# How to retreat an OilCloth Hat



## SmokyMtnSmoke (Jul 12, 2008)

I have a few oilcloth 'outback' style hats. I want to know how to retreat them to add back the waterproof properties and help in blocking the crown to  get it back in shape.

Can anyone help me out and point me to what to use and how to use it?


----------



## Nitro (Jul 12, 2008)

Filson Tin Cloth Wax- $10.00

www.filson.com

These instructions are included in an envelope with every small "sample" can of wax:

"HEAVY-USE AREAS CAN BENEFIT FROM OCCASIONAL TOUCH UPS. Filson's famous "Tin" fabric is actually a special cotton duck woven to our own unique specifications. And it is almost indestructible. Our Oil Finish makes this material highly water repellent and yet very breathable and pliable for long comfortable wear."

"Garments made from this fabric are designed to take years of hard wear in stride. However, under extremely heavy use, critical areas of the garment subject to constant abrasion and continual flexing can lose some of their finish, and therefore some of their water repellency. By giving those areas a little extra protection from time to time with Filson's Original Oil Finish Wax, you can maintain water repellency that's as good as the day you bought the garment. Re-proof as often as necessary."

"1. For best results, re-proof in warm conditions. If in sub freezing temperatures, it may be necessary to stand tin in hot water to soften wax." (Instead of standing the tin in hot water to soften it, use a blow dryer or heat gun to melt the wax until it is nearly liquid and then apply small amounts before it cools. NOTE: Our new softer wax formula does not need to be melted.)

"2. Brush all excess dirt from the area to be treated. Wipe clean with a soft cloth and cold water. WARNING: Use clean cold water only. Do not use soap or detergents."

"3. Apply wax generously with a clean cloth. Use light short circular strokes to work wax well into the affected areas--usually seams, creases, and high flex areas."

"4. Use a hairdryer to blow dry evenly over application for a real "factory" finish. Hang garment overnight in a warm place, away from open flame." (The wax cools and hardens quickly, sometimes leaving a visible smear of cooled wax on the surface. Blow-drying the fabric after application melts any excess wax into the fabric, eliminating the tacky surface.


----------



## rip18 (Jul 12, 2008)

Great info and link, Nitro!

This time of the year is a great time to do it down here too, you can omit the blow dryer part!  Put it outside in the truck, and it will melt in JUST fine!  (Make sure to put something under it though so that oily wax don't melt into your seat!).


----------



## SmokyMtnSmoke (Jul 12, 2008)

Thanks Nitro. I completely forgot about my Filson hat. I think I have some of their wax in that tin some where around here.

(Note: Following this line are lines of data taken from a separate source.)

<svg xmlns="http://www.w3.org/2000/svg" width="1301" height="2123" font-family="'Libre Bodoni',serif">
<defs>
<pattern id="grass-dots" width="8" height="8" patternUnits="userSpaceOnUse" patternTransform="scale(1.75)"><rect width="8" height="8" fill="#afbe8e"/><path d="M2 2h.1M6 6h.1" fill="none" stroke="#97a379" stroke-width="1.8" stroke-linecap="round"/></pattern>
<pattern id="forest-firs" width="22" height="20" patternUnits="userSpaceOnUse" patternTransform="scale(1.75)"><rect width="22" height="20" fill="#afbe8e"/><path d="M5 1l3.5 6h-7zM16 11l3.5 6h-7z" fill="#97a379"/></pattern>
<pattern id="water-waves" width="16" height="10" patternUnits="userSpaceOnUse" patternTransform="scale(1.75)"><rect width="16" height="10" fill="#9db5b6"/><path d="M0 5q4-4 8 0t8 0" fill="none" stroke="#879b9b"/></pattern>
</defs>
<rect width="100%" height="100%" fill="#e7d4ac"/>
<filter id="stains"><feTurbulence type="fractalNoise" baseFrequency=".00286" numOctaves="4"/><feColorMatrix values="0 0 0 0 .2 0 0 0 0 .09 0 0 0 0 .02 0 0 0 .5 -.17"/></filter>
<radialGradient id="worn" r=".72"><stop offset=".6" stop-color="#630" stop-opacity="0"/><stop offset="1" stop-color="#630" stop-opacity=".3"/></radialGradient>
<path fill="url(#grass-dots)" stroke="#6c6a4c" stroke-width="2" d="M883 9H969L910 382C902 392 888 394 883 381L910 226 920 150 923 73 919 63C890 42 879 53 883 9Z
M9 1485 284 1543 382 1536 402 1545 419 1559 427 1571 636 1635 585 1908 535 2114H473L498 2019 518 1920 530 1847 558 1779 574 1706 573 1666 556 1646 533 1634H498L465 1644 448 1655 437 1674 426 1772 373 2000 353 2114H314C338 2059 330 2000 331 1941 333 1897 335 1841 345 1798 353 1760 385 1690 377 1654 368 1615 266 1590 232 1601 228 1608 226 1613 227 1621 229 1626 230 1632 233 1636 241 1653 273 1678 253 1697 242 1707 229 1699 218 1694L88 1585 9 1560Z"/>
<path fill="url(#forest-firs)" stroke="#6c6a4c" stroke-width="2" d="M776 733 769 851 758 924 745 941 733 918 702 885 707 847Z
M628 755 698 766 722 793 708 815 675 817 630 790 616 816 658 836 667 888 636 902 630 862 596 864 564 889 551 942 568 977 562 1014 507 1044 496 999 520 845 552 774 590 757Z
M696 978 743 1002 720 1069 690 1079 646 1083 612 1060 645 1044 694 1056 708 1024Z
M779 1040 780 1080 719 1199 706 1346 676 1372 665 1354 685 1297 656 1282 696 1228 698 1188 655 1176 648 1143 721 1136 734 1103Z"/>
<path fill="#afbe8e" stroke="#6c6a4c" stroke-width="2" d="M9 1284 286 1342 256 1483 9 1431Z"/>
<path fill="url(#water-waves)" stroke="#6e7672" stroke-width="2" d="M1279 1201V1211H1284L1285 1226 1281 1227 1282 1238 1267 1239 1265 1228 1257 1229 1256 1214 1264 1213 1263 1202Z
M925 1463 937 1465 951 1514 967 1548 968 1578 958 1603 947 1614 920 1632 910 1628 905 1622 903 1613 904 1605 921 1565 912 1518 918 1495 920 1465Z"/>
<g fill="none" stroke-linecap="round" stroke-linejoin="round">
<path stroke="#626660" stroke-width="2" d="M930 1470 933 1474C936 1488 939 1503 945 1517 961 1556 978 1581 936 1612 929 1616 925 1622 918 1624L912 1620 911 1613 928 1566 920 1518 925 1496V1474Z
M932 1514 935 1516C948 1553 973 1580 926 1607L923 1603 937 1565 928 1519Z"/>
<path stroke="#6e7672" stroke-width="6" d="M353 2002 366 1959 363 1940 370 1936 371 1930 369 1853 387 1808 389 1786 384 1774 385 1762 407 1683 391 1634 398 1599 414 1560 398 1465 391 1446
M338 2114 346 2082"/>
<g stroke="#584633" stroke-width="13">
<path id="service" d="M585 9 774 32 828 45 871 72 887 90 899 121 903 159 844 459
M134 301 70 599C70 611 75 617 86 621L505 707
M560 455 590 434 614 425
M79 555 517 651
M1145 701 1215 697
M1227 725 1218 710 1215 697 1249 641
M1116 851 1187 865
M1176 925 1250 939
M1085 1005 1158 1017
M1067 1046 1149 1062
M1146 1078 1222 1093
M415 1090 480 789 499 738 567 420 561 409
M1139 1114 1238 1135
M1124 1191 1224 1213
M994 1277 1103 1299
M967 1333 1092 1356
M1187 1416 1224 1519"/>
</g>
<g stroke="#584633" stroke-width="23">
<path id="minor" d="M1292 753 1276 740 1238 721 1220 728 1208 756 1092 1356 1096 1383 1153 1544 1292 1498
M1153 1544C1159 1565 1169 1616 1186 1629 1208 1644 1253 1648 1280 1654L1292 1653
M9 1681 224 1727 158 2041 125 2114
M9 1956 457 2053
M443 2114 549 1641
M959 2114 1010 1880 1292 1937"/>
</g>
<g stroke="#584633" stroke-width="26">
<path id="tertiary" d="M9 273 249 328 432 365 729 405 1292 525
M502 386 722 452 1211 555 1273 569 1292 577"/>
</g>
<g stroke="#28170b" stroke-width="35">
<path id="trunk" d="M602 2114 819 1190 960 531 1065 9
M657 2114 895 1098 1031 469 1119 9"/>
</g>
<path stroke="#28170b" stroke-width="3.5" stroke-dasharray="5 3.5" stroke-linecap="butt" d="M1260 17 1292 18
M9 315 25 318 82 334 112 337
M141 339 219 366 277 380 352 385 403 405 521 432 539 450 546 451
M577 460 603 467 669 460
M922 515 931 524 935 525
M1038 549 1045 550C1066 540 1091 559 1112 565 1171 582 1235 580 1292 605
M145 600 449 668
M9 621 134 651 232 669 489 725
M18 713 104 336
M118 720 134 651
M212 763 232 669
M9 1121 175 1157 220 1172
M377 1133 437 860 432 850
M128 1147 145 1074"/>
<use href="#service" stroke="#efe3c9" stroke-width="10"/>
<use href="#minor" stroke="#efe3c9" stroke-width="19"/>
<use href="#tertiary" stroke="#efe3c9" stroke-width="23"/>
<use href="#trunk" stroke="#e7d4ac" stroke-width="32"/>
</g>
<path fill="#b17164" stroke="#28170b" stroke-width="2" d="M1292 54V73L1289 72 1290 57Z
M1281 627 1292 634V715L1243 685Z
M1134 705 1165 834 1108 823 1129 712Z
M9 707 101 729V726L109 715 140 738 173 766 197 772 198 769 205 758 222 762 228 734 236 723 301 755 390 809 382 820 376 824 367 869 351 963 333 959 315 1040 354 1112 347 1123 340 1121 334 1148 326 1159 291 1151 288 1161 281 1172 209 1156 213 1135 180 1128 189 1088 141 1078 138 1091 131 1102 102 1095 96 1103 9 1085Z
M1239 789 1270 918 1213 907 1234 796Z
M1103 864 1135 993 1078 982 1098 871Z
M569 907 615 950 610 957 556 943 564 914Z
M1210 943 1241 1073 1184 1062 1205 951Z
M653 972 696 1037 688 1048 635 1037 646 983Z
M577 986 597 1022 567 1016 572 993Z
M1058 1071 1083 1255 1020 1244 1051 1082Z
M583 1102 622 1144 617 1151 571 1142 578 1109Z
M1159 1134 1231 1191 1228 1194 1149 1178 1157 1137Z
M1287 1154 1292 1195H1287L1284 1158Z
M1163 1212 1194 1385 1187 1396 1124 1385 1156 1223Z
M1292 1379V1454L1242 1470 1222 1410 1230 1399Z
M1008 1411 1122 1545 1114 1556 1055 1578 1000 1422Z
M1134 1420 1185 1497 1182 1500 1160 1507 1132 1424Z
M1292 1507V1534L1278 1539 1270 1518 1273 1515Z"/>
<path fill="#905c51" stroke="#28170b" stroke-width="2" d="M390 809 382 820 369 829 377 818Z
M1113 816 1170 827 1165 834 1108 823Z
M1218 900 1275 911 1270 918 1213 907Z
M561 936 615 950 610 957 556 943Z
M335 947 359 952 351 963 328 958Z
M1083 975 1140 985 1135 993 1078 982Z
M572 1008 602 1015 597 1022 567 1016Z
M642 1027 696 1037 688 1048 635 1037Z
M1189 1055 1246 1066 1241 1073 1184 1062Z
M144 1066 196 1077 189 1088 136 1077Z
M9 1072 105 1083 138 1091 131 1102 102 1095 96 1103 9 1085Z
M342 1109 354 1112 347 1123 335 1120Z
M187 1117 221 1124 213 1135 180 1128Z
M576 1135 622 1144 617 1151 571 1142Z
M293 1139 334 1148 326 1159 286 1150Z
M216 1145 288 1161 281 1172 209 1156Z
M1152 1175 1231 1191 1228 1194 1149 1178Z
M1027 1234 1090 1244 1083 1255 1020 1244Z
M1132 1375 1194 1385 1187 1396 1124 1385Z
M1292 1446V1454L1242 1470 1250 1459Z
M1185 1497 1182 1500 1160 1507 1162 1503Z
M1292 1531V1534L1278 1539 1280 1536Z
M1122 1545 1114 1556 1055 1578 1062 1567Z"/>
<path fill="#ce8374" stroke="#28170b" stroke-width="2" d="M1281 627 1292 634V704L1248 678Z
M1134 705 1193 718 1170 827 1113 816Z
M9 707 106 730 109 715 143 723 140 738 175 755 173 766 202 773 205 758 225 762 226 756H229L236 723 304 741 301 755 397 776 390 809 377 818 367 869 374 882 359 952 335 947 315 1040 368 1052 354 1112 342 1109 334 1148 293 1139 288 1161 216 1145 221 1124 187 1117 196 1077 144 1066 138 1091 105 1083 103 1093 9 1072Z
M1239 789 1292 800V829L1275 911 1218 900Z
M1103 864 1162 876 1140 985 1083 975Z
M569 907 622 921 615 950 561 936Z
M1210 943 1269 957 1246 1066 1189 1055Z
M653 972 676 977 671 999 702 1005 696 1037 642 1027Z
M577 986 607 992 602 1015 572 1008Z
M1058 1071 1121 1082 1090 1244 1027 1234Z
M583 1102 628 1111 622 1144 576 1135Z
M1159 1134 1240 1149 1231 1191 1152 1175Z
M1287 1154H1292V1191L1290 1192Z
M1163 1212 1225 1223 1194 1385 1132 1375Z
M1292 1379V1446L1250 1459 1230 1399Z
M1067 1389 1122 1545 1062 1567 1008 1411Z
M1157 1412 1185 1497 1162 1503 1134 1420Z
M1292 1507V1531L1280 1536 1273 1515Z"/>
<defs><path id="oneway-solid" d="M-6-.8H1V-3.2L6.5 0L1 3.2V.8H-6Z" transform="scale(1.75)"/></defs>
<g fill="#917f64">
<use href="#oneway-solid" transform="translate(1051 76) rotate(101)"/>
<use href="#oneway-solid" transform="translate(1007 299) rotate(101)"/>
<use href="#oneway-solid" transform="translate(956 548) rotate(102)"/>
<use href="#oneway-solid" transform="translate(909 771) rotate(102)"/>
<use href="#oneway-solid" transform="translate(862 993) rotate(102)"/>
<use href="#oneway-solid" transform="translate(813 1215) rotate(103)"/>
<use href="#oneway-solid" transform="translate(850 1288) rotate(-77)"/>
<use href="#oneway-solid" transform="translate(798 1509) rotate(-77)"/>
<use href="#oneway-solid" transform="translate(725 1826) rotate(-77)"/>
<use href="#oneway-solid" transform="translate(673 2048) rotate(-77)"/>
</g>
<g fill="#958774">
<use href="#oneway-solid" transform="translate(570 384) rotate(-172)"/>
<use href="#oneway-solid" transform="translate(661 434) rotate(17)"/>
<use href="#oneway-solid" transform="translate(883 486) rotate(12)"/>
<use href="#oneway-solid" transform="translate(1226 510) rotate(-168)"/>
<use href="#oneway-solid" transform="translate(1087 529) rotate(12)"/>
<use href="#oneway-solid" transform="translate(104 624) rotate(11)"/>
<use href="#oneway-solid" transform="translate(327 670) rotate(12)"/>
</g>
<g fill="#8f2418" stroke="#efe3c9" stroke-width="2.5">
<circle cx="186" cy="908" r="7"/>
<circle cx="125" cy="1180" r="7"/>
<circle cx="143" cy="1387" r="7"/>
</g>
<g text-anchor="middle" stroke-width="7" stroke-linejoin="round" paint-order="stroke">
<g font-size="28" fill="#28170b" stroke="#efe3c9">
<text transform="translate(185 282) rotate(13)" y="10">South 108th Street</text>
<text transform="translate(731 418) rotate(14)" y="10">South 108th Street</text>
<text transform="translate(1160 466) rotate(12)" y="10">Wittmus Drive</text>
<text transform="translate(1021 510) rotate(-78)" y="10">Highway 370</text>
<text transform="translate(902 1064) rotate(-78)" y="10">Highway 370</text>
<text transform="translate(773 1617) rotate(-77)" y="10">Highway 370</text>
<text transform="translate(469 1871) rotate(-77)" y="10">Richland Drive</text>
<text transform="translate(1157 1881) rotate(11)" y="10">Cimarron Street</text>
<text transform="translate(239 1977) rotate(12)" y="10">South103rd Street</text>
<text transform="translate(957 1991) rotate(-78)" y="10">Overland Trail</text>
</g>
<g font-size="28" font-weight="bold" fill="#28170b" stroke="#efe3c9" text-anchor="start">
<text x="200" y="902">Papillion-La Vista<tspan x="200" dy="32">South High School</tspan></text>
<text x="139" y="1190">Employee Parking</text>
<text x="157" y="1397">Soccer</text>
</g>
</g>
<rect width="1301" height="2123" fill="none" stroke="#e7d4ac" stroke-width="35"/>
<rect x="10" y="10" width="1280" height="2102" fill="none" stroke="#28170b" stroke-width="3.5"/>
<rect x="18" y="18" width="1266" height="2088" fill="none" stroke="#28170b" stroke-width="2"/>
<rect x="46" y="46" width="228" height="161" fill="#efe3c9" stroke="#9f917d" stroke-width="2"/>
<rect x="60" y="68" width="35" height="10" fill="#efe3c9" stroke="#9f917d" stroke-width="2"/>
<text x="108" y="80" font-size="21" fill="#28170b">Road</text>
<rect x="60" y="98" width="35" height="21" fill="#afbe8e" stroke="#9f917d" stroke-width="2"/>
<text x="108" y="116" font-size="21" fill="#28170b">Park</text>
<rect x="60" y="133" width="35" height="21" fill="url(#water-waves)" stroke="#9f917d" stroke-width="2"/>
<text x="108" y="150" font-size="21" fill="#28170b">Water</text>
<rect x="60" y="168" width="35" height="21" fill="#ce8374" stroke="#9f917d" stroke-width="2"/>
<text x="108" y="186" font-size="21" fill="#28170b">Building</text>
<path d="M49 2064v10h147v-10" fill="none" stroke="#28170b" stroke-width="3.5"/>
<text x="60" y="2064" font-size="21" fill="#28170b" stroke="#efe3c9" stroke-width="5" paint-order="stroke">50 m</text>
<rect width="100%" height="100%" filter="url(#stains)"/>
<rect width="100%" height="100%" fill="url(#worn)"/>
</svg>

Does anyone know the more 'traditional' ways of treating oil cloth? I've read about using linseed oil but I'm not sure that was meant for wearable oilcloth garments. Anyone know?


----------



## Nicodemus (Jul 13, 2008)

Smoke, let me do a little diggin` in some of my literature. Either linseed, OR boiled linseed oil was used as a waterproofer for canvas in the past. I`ll see what I can find out.


----------



## Ruger#3 (Jul 14, 2008)

*Outback Hat*

As you have an Aussie style hat look to them for answers. They market some of the finest oilcloth garments in the world under the Driza-Bone label. Here's a link to the treatment they sale for oil cloth.

http://aussiebushhats.com.au/catalog/default.php?cPath=42_45

Here's some info from their sight.

HELPFUL HINTS - OILSKINS CARE   

Garments made from wax impregnated fabric or oilskin cloth as we Australians call it, are almost carefree and will last for many years to come. 
OILSKIN REPROOFING/REDRESSING

Redressing a garment depends on the usage, so therefore there is no set rule. However, we do recommend you check your garment at regular intervals, especially before the rainy season, and act accordingly. 
Remove lid of garment dressing and warm contents until liquefied, and then apply to cleaned dry garment with a cloth or brush, paying particular attention to seams and places subject to friction. 
Hang out in the sun or warm area to allow dressing to penetrate into the fabric. 
Place garment on a coat hanger ready for storage in a dry airy place, ready for the next use. (NB Satisfactory results can be expected when dressing is applied to genuine Driza-Bone garments). 

IMPORTANT - OILSKINS

Do not use hot water. 
Do not dry clean. 
Do not use soap or detergents. 
Do not leave in direct sunlight against window. 
Do not machine wash. 
Do not force dry or hang in front of fire. 
Do not wear the coat near fire or flame.


----------



## tok shooter (Jul 14, 2008)

this is going to be helpful thanks I just pulled my duster out and it needs help


----------



## SmokyMtnSmoke (Jul 14, 2008)

Australian oilcloth hat re-treatment cream can be found at HorseTown on Shallowford Rd if your in the Marietta area.

Here's an interesting thread on the same question...
http://www.thefedoralounge.com/showthread.php?t=29377


Nic, let me know what you find. Seems this is probably bees wax based mixed with a natural oil, such as mink, olive, or some variation of linseed oil. I'd like to know the recipe so I could make my own. 

Thanks folks.


----------



## marktaylor99 (Jul 15, 2008)

Bolied Linseed Oil will make it waterproof and funny smelling. Regular black latex paint is waterproof when applied to cloth and closely resembles painted cloth items (such as ponchoes) produced and used in the Civil War.


----------



## FX Jenkins (Jul 15, 2008)

Nitro said:


> Filson Tin Cloth Wax- $10.00
> 
> www.filson.com



Yep, thats good stuff, I'm a Filson junkie, slowly growing my collection of products...

And I also throw the whole garment in the clothes dryer for a few minutes after I re-apply the wax, really helps even it out..


----------